Figure 2. Molecular and phenotypic consequences of “double-locked” silencing involving HDA6 and Pol IV/V.
(A) AtGP5 retrotransposon RNA-seq data. Long terminal repeats (LTRs) flank the transposable element body (see diagram). Vertical black bars denote polyA+ RNA read numbers (log2 units), normalized to total mapped reads, in wild-type Col-0, homozygous hda6-7, pol IV and pol V mutants and the double mutants, hda6 pol IV and hda6 pol V. Numbers at right are RPKM (reads per kilobase per million) log-ratios, comparing expression in each mutant to Col-0.

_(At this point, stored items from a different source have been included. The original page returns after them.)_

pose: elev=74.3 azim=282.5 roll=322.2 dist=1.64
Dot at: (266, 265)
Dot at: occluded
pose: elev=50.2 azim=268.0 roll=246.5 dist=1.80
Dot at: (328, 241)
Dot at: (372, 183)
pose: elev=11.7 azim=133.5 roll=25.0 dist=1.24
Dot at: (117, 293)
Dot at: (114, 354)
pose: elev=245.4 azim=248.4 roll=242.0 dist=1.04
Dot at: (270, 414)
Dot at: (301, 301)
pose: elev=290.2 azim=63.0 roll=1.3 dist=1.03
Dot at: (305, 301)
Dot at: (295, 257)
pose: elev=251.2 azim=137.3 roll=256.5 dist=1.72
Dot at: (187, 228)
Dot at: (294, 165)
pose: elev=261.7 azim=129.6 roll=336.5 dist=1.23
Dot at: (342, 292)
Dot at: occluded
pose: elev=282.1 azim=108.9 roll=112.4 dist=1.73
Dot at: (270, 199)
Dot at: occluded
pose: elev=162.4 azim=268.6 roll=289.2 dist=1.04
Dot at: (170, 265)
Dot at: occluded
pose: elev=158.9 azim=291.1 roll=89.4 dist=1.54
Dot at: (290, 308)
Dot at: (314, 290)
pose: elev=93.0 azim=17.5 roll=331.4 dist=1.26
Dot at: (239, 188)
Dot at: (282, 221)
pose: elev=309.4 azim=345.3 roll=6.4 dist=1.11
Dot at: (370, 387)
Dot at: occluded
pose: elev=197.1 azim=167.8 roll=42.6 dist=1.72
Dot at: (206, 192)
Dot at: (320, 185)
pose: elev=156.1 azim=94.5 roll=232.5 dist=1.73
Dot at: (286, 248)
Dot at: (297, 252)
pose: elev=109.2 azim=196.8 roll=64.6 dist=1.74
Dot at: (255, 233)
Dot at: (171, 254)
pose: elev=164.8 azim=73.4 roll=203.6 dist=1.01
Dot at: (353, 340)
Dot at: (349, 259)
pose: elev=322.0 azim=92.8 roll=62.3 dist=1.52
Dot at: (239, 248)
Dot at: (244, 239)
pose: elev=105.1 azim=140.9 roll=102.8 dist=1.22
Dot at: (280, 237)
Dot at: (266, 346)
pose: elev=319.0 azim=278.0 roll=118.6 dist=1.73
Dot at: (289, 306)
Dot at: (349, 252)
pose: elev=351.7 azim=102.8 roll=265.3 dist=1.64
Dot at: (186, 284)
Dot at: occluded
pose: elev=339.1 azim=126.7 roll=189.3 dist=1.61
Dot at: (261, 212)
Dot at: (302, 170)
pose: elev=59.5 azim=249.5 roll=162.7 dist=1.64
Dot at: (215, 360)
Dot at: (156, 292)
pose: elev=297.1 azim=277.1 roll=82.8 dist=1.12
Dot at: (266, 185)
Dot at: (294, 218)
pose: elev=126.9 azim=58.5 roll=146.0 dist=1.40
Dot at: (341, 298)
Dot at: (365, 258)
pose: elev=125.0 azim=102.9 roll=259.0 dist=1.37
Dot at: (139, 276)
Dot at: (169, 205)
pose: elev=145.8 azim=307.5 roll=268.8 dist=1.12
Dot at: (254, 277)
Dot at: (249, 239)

(B) Phenotypes of 21-day-old plants: wild-type Col-0, or the indicated mutants (see also Figure S2).
(C) Diagram of the SDC locus (At2g17690), showing upstream tandem repeats (purple arrows), the Pol II transcription start site (+1), and PolyA+ RNA-seq data plotted on a log2 scale (black). PCR amplicons for chromatin immunoprecipitation (ChIP) and bisulfite sequencing (black and red arrows, respectively) are indicated.
(D) Bisulfite sequencing analysis of DNA methylation upstream of +1 (red amplicon, panel C). Data from triple mutant drm1 drm2 cmt3 serves as a hypomethylated control (Henderson and Jacobsen, 2008).
(E) ChIP analysis of Histone 3 Lysine 9/14 acetylation at three positions in the SDC locus. Error bars show the propagated standard error of the mean from three replicates.